What should I do prior to treatment?

Inform your doctor about any supplements, herbs or drugs you are taking, especially if they are for pain or joint problems.

Stop taking all anti-inflammatory medications and natural products at least 4 days prior to treatment (except baby aspirin taken for the heart). If you are unsure whether something is contra-indicated please call the clinic or ask your doctor.

Inform your doctor about any allergies you may have including those to fish, corn, sugar, anesthetics, latex, or painkillers.

Eat a light meal 1–2hrs prior to treatment.

Drink plenty of water the day before the procedure as well as the day of.

If available, bring any x-rays or imaging studies of the area to be treated.

What should I do after to treatment?

DO NOT take anti-inflammatories (pharmaceutical or natural) for at least 4 days after the injections, as these will interfere with the healing process. If you are unsure about anything you are taking please call the office.

You may take acetaminophen (Tylenol®) or other approved medications for short-term pain relief following treatment. Acetaminophen is taxing to the liver so do not exceed 4000mg per day. If you consume three or more alcoholic drinks per day or have a history of liver issues ask your doctor about other options.

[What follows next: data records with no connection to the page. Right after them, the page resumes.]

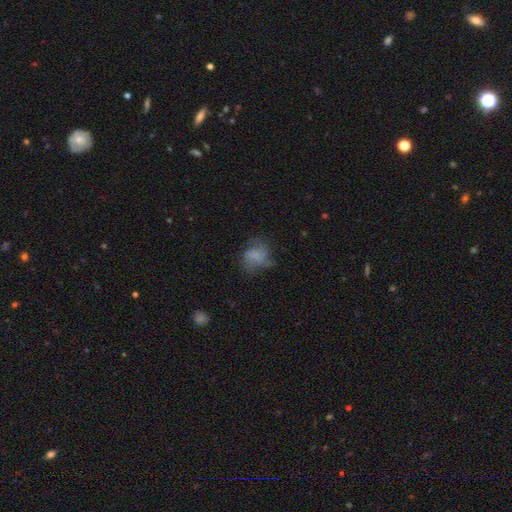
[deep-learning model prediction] Smooth or featured? Predicted: smooth (p=0.53). How rounded? Predicted: round (p=0.50). Merging? Predicted: none (p=0.47).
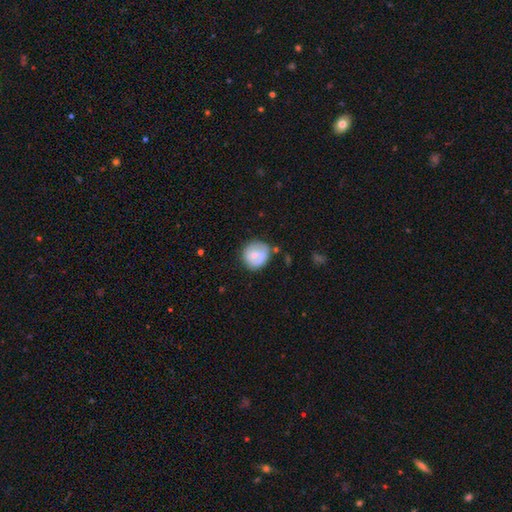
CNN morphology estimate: Smooth or featured? Predicted: smooth (p=0.57). How rounded? Predicted: round (p=0.84). Merging? Predicted: none (p=0.63).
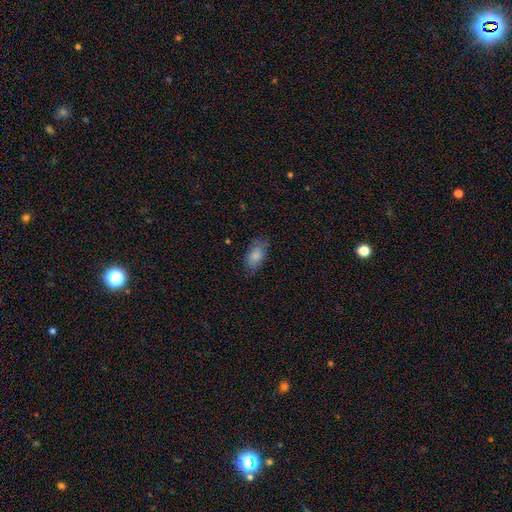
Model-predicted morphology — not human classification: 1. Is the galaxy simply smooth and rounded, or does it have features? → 82% smooth, 11% featured or disk, 7% star or artifact.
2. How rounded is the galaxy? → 91% in between, 5% round, 4% cigar-shaped.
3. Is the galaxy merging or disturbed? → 73% none, 20% minor disturbance, 6% major disturbance, 1% merger.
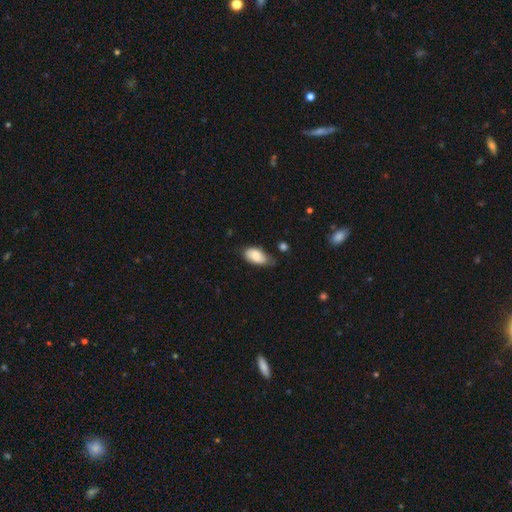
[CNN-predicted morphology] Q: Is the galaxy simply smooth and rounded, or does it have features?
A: smooth — 79%.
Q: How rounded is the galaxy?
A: in between — 93%.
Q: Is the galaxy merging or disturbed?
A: none — 54%.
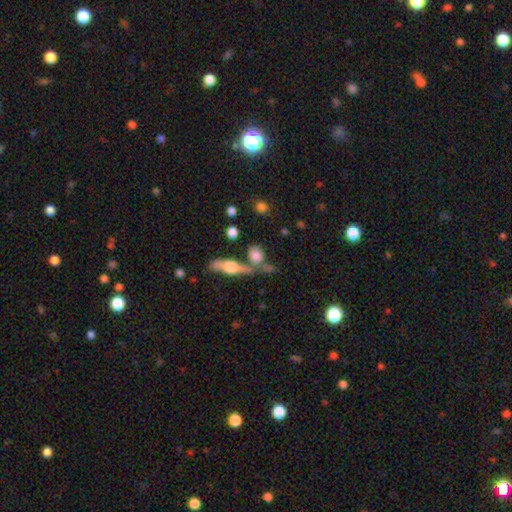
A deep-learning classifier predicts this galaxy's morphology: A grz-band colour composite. It shows a smooth galaxy with no disk features (73%) that is in between round and cigar-shaped (48%). Merging: none (53%).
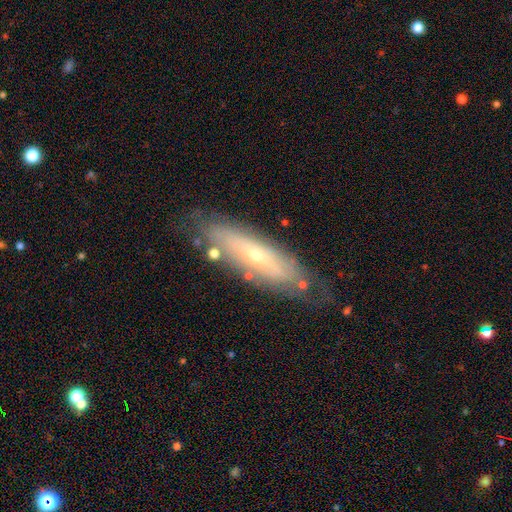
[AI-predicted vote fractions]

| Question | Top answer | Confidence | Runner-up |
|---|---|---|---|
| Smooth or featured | featured or disk | 61% | smooth (32%) |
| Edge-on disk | no | 63% | yes (37%) |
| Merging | none | 71% | minor disturbance (20%) |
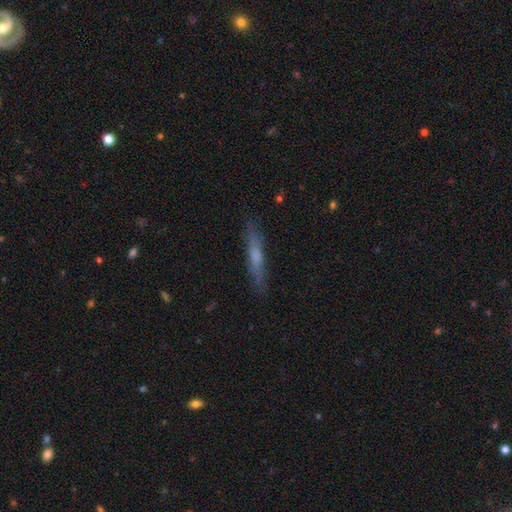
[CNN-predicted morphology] smooth_or_featured: smooth (p=0.48) [alt: featured or disk p=0.44]
merging: none (p=0.84) [alt: minor disturbance p=0.12]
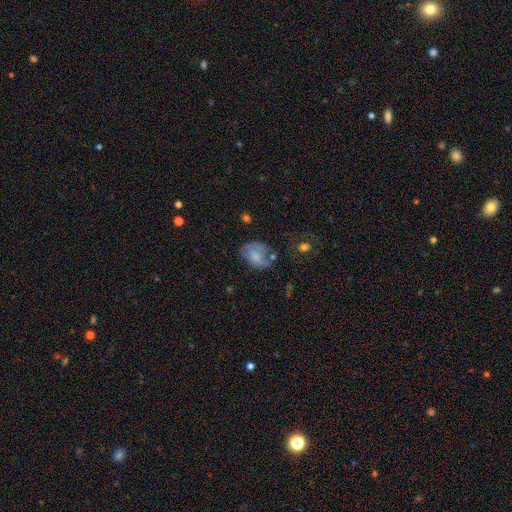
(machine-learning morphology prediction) Smooth or featured? Predicted: smooth (p=0.55). How rounded? Predicted: in between (p=0.78). Merging? Predicted: none (p=0.43).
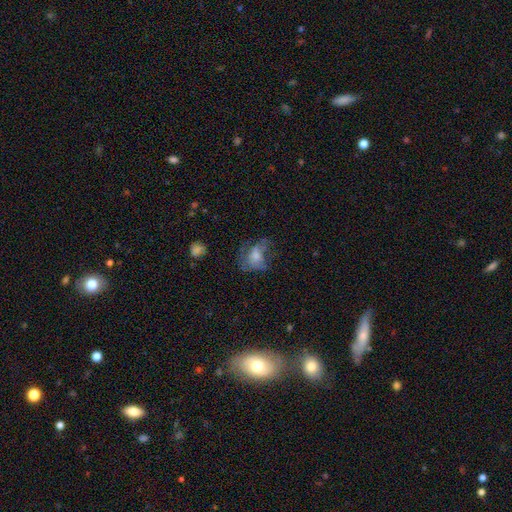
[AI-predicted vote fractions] A smooth galaxy with no disk features (51%) that is in between round and cigar-shaped (59%). Merging: none (37%).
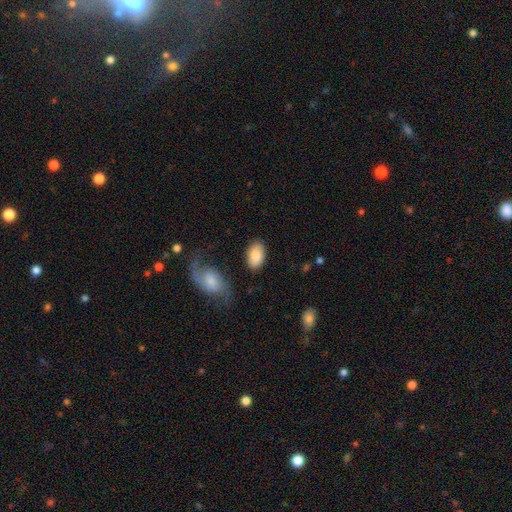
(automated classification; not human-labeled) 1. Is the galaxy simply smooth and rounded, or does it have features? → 81% smooth, 12% featured or disk, 6% star or artifact.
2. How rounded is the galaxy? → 92% in between, 6% round, 2% cigar-shaped.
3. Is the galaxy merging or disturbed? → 79% none, 13% minor disturbance, 4% merger, 4% major disturbance.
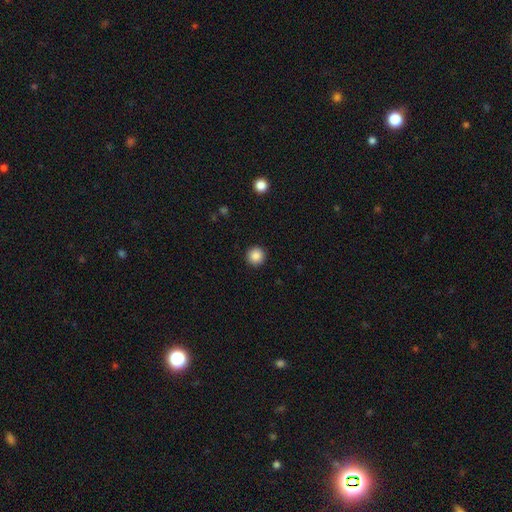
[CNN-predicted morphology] smooth 87%, star or artifact 9%, featured or disk 3%. Down the decision tree: how rounded — round (96%); merging — none (93%).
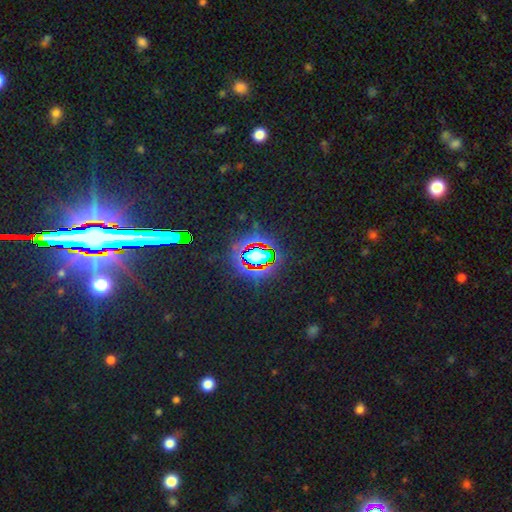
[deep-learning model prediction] Overall: star or artifact (70%).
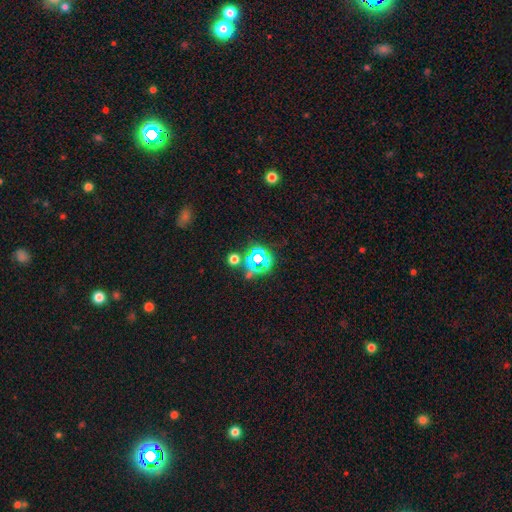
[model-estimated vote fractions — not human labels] Smooth or featured? Predicted: star or artifact (p=0.62).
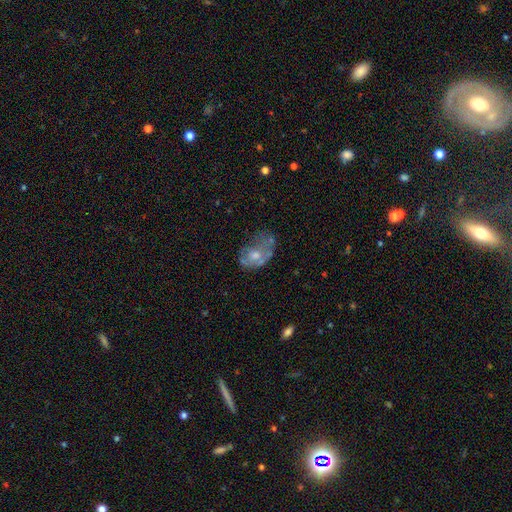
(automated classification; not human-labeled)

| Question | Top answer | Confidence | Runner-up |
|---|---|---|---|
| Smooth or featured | featured or disk | 50% | smooth (42%) |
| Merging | major disturbance | 37% | none (27%) |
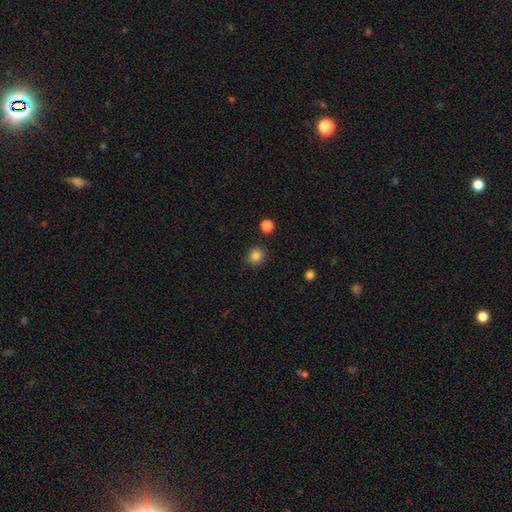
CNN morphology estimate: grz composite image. It shows a smooth galaxy with no disk features (84%) that is round (85%). Merging: none (88%).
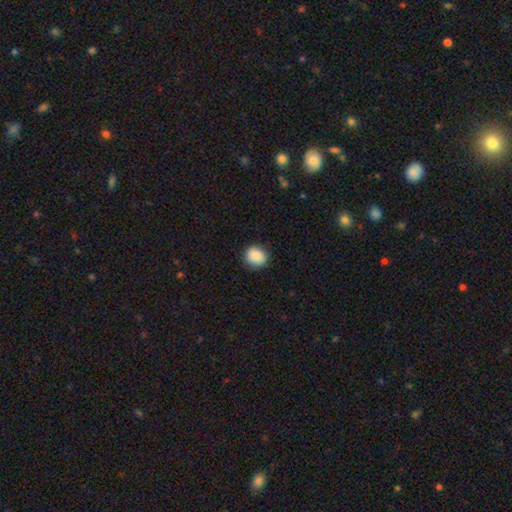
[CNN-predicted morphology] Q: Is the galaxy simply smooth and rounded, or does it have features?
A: smooth — 87%.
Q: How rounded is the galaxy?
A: round — 82%.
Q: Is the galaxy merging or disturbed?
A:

Remember that it is important to address the underlying cause rather than cover up symptoms. Pain is a protective mechanism. Further injury may result if pain is dulled and movement or return to activity is too quick.

Heat may be used to reduce pain but refrain from using ice during the first week.

To reduce risk of infection, avoid swimming pools, hot tubs, and lakes as well as topical oils, creams, lotions etc. at the injection site for five days after treatment.

Some patients experience episodes of pain in the first two weeks after treatment. This is normal and should not be cause for alarm. However, call the clinic if you have questions or are concerned.

Avoid strenuous activity the day of your treatment as pain perception is reduced (due to the anesthetic) and further injury could occur. In general, a reduction in activity is advised following treatment with a gradual return to your usual routine, as you feel able (usually within two to four days). As a rule movement is important and inactivity will decrease optimal results.

Pain relief is most commonly noted at 2-6 weeks following treatment with joint strength and stability increasing with each treatment and lasting up to three years from the last treatment. The process is gradual and patience is required but the results are considerable and often permanent.